Vibecoding a Video Editing Pipeline

#ai #claudecode #aicodingtools #tools

Originally published on nvarma.com

Canva's AI-generated hero image for this post. It crammed every location into one impossible geography. CLIP would score this a 10.

These are my personal thoughts, experiences, and opinions, and they do not reflect the views of the company I work for.

Last week I wrote about driving the California coast and finding clarity. That was a reflective post. This one is about nerding out this weekend on all things AI video editing, LLMs and iMovie version.

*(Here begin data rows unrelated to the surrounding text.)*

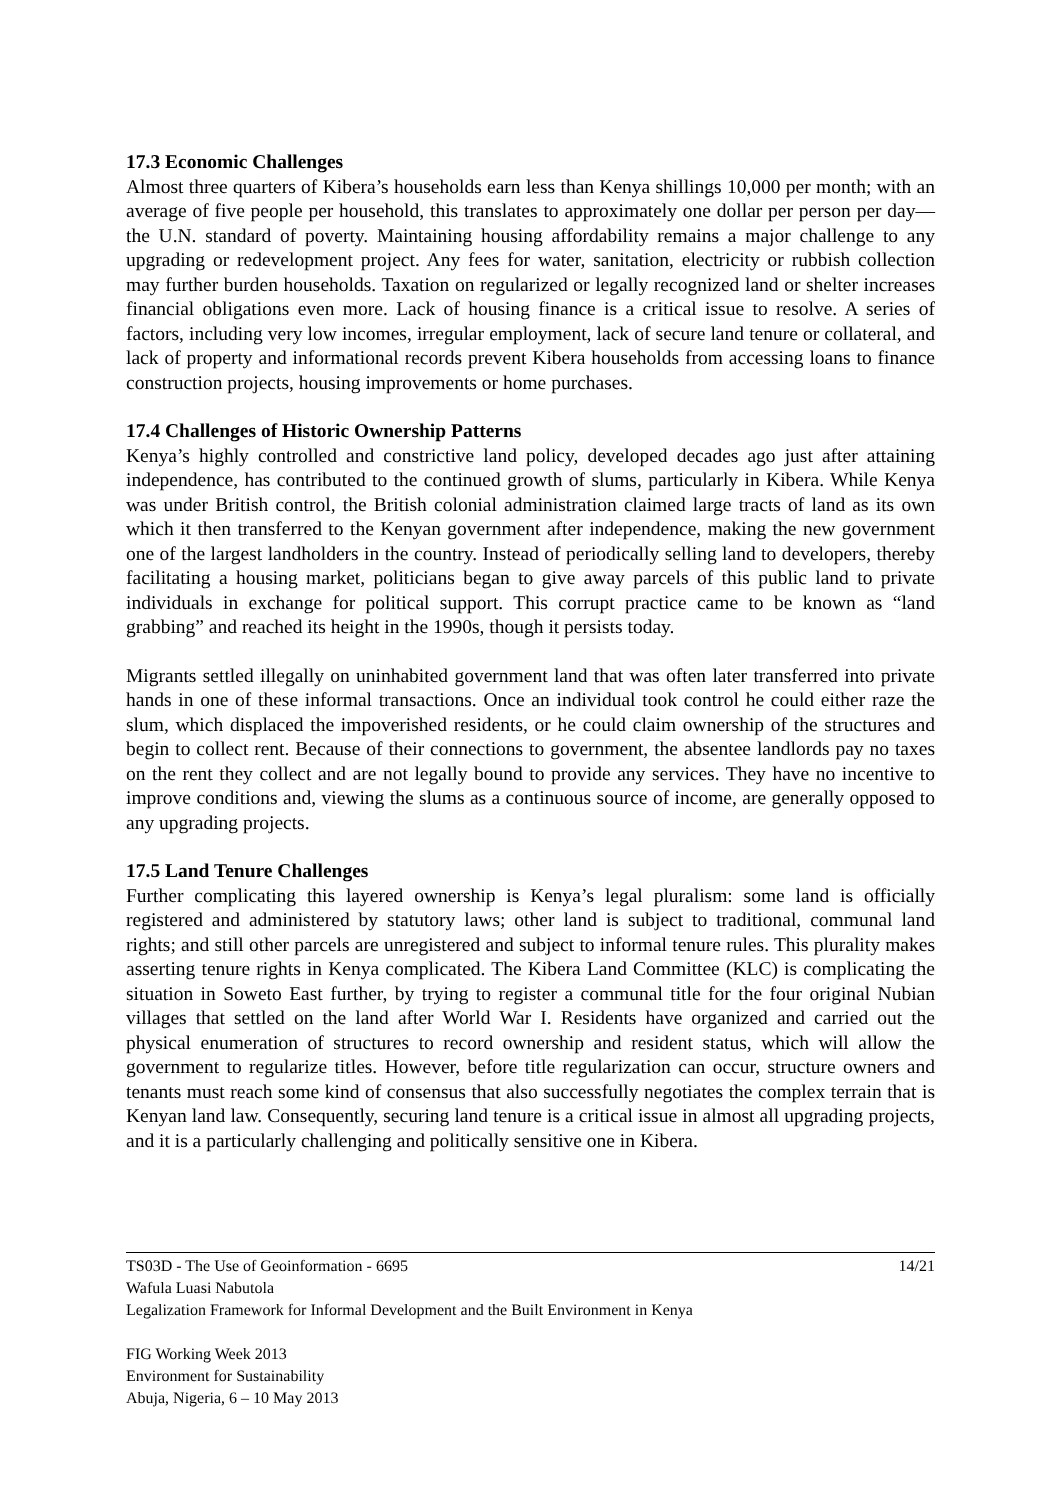17.3 Economic Challenges
Almost three quarters of Kibera’s households earn less than Kenya shillings 10,000 per month; with an average of five people per household, this translates to approximately one dollar per person per day—the U.N. standard of poverty. Maintaining housing affordability remains a major challenge to any upgrading or redevelopment project. Any fees for water, sanitation, electricity or rubbish collection may further burden households. Taxation on regularized or legally recognized land or shelter increases financial obligations even more. Lack of housing finance is a critical issue to resolve. A series of factors, including very low incomes, irregular employment, lack of secure land tenure or collateral, and lack of property and informational records prevent Kibera households from accessing loans to finance construction projects, housing improvements or home purchases.
17.4 Challenges of Historic Ownership Patterns
Kenya’s highly controlled and constrictive land policy, developed decades ago just after attaining independence, has contributed to the continued growth of slums, particularly in Kibera. While Kenya was under British control, the British colonial administration claimed large tracts of land as its own which it then transferred to the Kenyan government after independence, making the new government one of the largest landholders in the country. Instead of periodically selling land to developers, thereby facilitating a housing market, politicians began to give away parcels of this public land to private individuals in exchange for political support. This corrupt practice came to be known as “land grabbing” and reached its height in the 1990s, though it persists today.
Migrants settled illegally on uninhabited government land that was often later transferred into private hands in one of these informal transactions. Once an individual took control he could either raze the slum, which displaced the impoverished residents, or he could claim ownership of the structures and begin to collect rent. Because of their connections to government, the absentee landlords pay no taxes on the rent they collect and are not legally bound to provide any services. They have no incentive to improve conditions and, viewing the slums as a continuous source of income, are generally opposed to any upgrading projects.
17.5 Land Tenure Challenges
Further complicating this layered ownership is Kenya’s legal pluralism: some land is officially registered and administered by statutory laws; other land is subject to traditional, communal land rights; and still other parcels are unregistered and subject to informal tenure rules. This plurality makes asserting tenure rights in Kenya complicated. The Kibera Land Committee (KLC) is complicating the situation in Soweto East further, by trying to register a communal title for the four original Nubian villages that settled on the land after World War I. Residents have organized and carried out the physical enumeration of structures to record ownership and resident status, which will allow the government to regularize titles. However, before title regularization can occur, structure owners and tenants must reach some kind of consensus that also successfully negotiates the complex terrain that is Kenyan land law. Consequently, securing land tenure is a critical issue in almost all upgrading projects, and it is a particularly challenging and politically sensitive one in Kibera.
14/21 TS03D - The Use of Geoinformation - 6695
Wafula Luasi Nabutola
Legalization Framework for Informal Development and the Built Environment in Kenya
FIG Working Week 2013
Environment for Sustainability
Abuja, Nigeria, 6 – 10 May 2013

I came home from that trip with 27 video files across two cameras with about 17.5 GB of footage. My main driver phone is a Samsung Galaxy S24 Ultra and last Thanksgiving, I got a Xtra Muse vlog camera for 4K scenic shots. During that trip, our first stop was my favorite Pier 39 sea lions after which we took a couple of different views of the Golden Gate Bridge on a rare fog-free day. The next day we went on to 17-Mile Drive and Pebble Beach. This was the California Coast in all its glory waiting to be explored, and my opportunity to capture it unedited in some of the most amazing scenery I have seen.

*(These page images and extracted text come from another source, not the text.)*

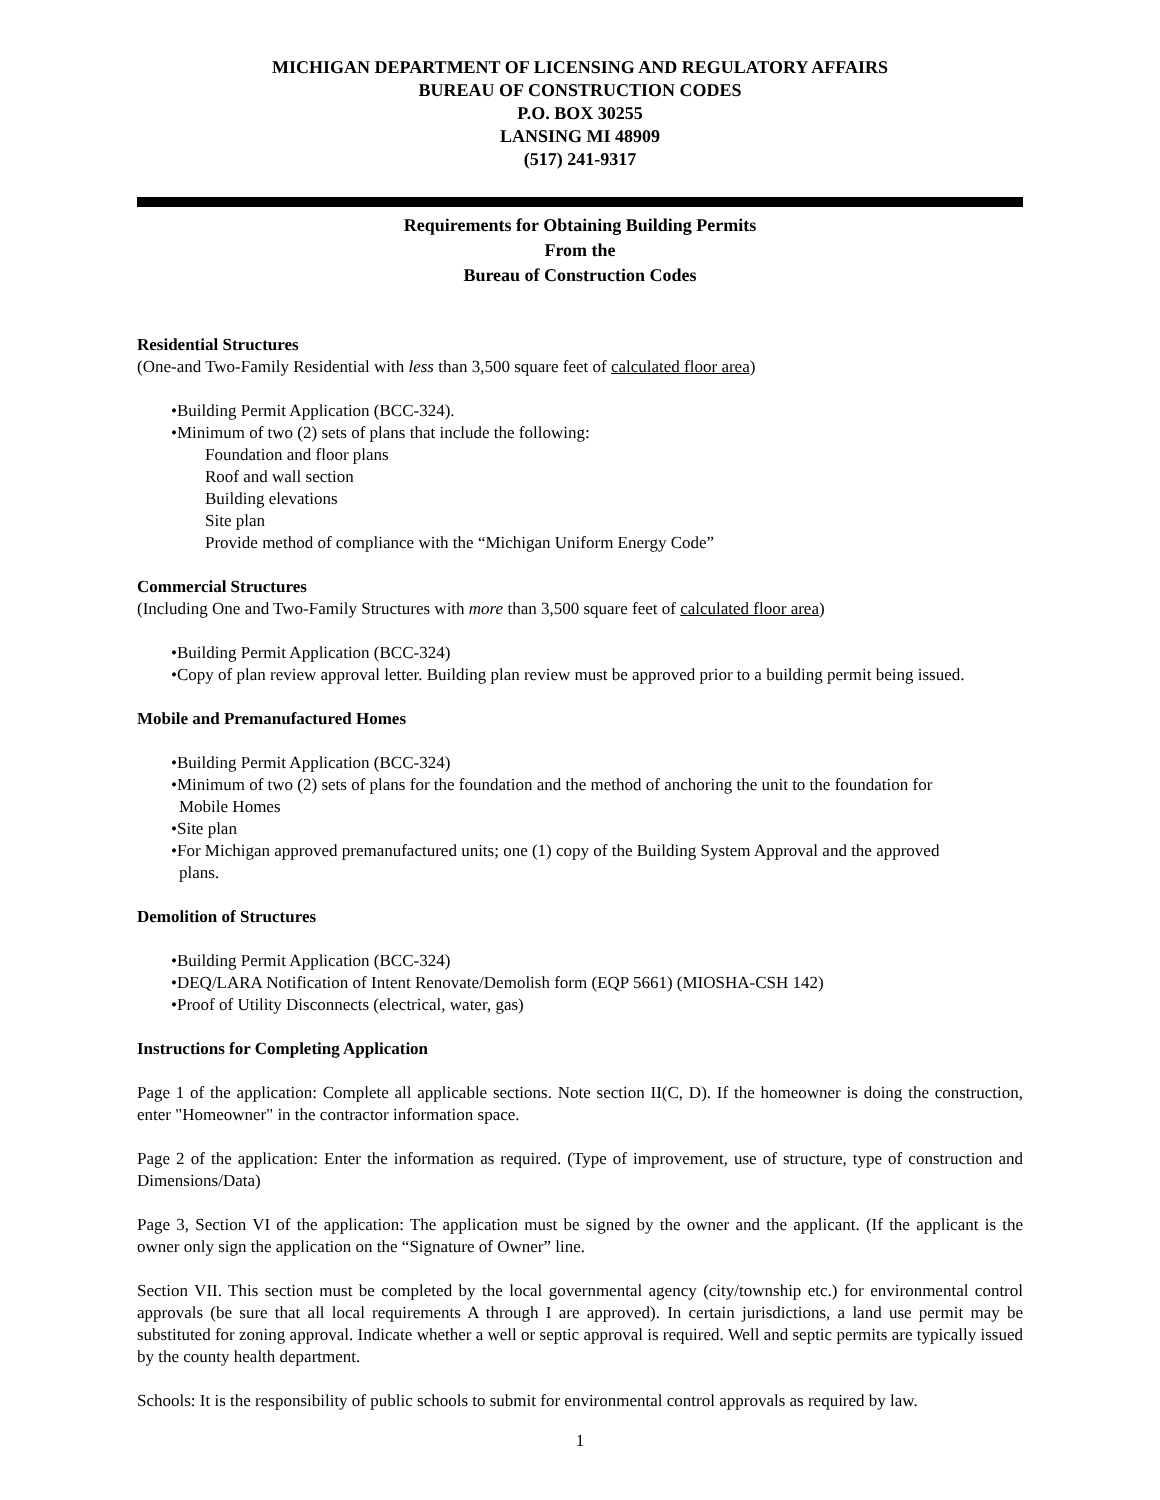MICHIGAN DEPARTMENT OF LICENSING AND REGULATORY AFFAIRS
BUREAU OF CONSTRUCTION CODES
P.O. BOX 30255
LANSING MI 48909
(517) 241-9317
Requirements for Obtaining Building Permits
From the
Bureau of Construction Codes
Residential Structures
(One-and Two-Family Residential with less than 3,500 square feet of calculated floor area)
•Building Permit Application (BCC-324).
•Minimum of two (2) sets of plans that include the following:
Foundation and floor plans
Roof and wall section
Building elevations
Site plan
Provide method of compliance with the “Michigan Uniform Energy Code”
Commercial Structures
(Including One and Two-Family Structures with more than 3,500 square feet of calculated floor area)
•Building Permit Application (BCC-324)
•Copy of plan review approval letter. Building plan review must be approved prior to a building permit being issued.
Mobile and Premanufactured Homes
•Building Permit Application (BCC-324)
•Minimum of two (2) sets of plans for the foundation and the method of anchoring the unit to the foundation for
Mobile Homes
•Site plan
•For Michigan approved premanufactured units; one (1) copy of the Building System Approval and the approved
plans.
Demolition of Structures
•Building Permit Application (BCC-324)
•DEQ/LARA Notification of Intent Renovate/Demolish form (EQP 5661) (MIOSHA-CSH 142)
•Proof of Utility Disconnects (electrical, water, gas)
Instructions for Completing Application
Page 1 of the application: Complete all applicable sections. Note section II(C, D). If the homeowner is doing the construction, enter "Homeowner" in the contractor information space.
Page 2 of the application: Enter the information as required. (Type of improvement, use of structure, type of construction and Dimensions/Data)
Page 3, Section VI of the application: The application must be signed by the owner and the applicant. (If the applicant is the owner only sign the application on the “Signature of Owner” line.
Section VII. This section must be completed by the local governmental agency (city/township etc.) for environmental control approvals (be sure that all local requirements A through I are approved). In certain jurisdictions, a land use permit may be substituted for zoning approval. Indicate whether a well or septic approval is required. Well and septic permits are typically issued by the county health department.
Schools: It is the responsibility of public schools to submit for environmental control approvals as required by law.
1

It has been on my mind on how a lot of people are using AI tools to do these content creation pipelines, and my curiosity got the better of me that I had footage to experiment with. My requirement was a simple 90-second highlight reel and a couple of YouTube Shorts. Since I was exploring a bunch of Local AI for edge apps prototyping, my guess was it would be quite a breeze to edit these videos. I don't have OpenClaw just yet, so this was my deep dive into learning traditional video editing in case things didn't work out. I've done sound recording and mixing semi-professionally, so how hard can video be? It turns out, it's quite the skill to learn.

Defaulting to ComfyUI

My first instinct was ComfyUI. I've written about using it recently and it felt like the right tool. I thought I could use image-to-video workflows to enhance the footage, or at least use it for some creative transitions.

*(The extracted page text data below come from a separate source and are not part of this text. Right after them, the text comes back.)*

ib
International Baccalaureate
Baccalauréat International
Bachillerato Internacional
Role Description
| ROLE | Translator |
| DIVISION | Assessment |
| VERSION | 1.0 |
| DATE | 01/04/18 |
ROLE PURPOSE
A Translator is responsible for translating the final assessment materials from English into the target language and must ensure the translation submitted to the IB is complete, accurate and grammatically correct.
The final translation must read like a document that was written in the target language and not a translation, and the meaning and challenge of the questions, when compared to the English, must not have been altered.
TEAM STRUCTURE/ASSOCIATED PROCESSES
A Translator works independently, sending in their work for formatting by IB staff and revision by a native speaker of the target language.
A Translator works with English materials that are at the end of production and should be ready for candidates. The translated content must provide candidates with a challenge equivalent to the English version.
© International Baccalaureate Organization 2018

I opened Google AI search and started brainstorming. I realized quickly that this wasn't a generation problem. I didn't need to create new footage. I needed to sift through 17 GB of existing footage and find the good parts. ComfyUI is a Swiss Army knife for image and video generation, but for selection and editing? This was the wrong tool.

Next Up: Gemma 4 and TurboQuant

Google had just released TurboQuant alongside Gemma 4, and I was itching to try local multimodal inference. The idea I had was to extract frames from every video into a folder, feed them through Gemma 4's vision model locally on my Mac Mini, and have it pick the most scenic shots.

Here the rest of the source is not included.